Blog: Hilda Bastian: "Bad and Good(-ish) News on the Abstract Spin Cycle"

Andy

Senior Member (Voting rights)
"Abstracts are central to the science communication process. The words in them can lead searchers to find a paper. Because they’re the most read part, their messages can be the only take-aways. And they can determine whether or not someone goes on to read more of the work. If they’re free to read and the rest of the paper is behind a paywall, it won’t even be possible for everyone to go further.

All of which makes spin in abstracts a menace, whether it’s misleading cherry-picked content – like including the only “significant” result – or garden-variety hype. When I last wrote a post on the evidence about abstracts, Isabelle Boutron and colleagues had reported on a trial randomizing cancer clinicians to evaluate abstracts of clinical trials with and without spin. The participants were all themselves corresponding authors of clinical trials, so not your average clinicians. They were more likely to say a treatment was beneficial if they’d read an abstract with spin – but also more likely to want to see the full paper."

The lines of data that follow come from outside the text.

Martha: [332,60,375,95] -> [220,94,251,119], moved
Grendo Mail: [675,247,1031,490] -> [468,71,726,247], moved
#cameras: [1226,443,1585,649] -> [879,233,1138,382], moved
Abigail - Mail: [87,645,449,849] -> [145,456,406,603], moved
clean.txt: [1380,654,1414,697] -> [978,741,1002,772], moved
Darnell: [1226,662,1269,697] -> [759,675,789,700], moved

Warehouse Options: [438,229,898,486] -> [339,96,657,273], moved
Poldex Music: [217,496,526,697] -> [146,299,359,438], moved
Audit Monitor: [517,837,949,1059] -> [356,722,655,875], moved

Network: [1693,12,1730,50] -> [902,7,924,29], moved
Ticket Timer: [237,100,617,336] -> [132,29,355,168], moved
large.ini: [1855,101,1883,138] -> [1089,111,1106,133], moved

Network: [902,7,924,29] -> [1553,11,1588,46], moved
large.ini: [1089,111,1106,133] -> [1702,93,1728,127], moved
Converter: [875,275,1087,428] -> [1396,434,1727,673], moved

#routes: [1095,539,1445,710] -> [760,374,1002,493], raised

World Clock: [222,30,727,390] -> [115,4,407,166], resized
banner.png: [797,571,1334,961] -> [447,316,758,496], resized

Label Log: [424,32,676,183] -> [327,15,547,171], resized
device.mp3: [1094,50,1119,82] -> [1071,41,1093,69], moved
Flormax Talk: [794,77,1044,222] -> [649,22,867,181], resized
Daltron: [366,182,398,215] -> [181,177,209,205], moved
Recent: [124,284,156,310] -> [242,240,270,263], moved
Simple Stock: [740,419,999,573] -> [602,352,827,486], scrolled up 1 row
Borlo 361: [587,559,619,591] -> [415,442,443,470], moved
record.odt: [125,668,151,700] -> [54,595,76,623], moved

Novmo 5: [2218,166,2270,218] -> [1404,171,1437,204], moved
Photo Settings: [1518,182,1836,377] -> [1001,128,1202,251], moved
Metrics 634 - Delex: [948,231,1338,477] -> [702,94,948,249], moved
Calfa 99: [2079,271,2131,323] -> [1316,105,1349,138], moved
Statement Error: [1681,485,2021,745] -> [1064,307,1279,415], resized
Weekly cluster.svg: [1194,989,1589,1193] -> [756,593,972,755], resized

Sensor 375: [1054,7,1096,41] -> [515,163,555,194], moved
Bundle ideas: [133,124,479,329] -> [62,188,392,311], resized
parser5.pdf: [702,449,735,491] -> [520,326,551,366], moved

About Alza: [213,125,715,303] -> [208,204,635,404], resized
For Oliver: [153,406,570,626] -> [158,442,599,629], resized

https://absolutelymaybe.plos.org/2022/08/30/bad-and-good-ish-news-on-the-abstract-spin-cycle/

 
Once you have been caught making findings up in your abstracts any respectable journal should blacklist you completely. Why continue to let dishonest actors publish false papers, it only hurts the reputation of the journal at that stage and more widely science. When someone tells you who they are the first time you should believe them.
 
Peer reviewers should have it as part of their remit as should journal editors to ensure abstracts accurately reflect research findings.
Difficult to make something contractual on "unpaid" peer reviewers. Of course journals could start paying for peer reviews but then that might upset the business structure of academic journal publishing which is based on extracting as much value for the publishers as Government funding and the student fee supported Higher Education market will stand. :grumpy:
 
Once you have been caught making findings up in your abstracts any respectable journal should blacklist you completely. Why continue to let dishonest actors publish false papers, it only hurts the reputation of the journal at that stage and more widely science. When someone tells you who they are the first time you should believe them.
Yep. There should be zero tolerance for this abusive fraudulent behaviour, and it should be very public too. Name and shame and permanently blacklist.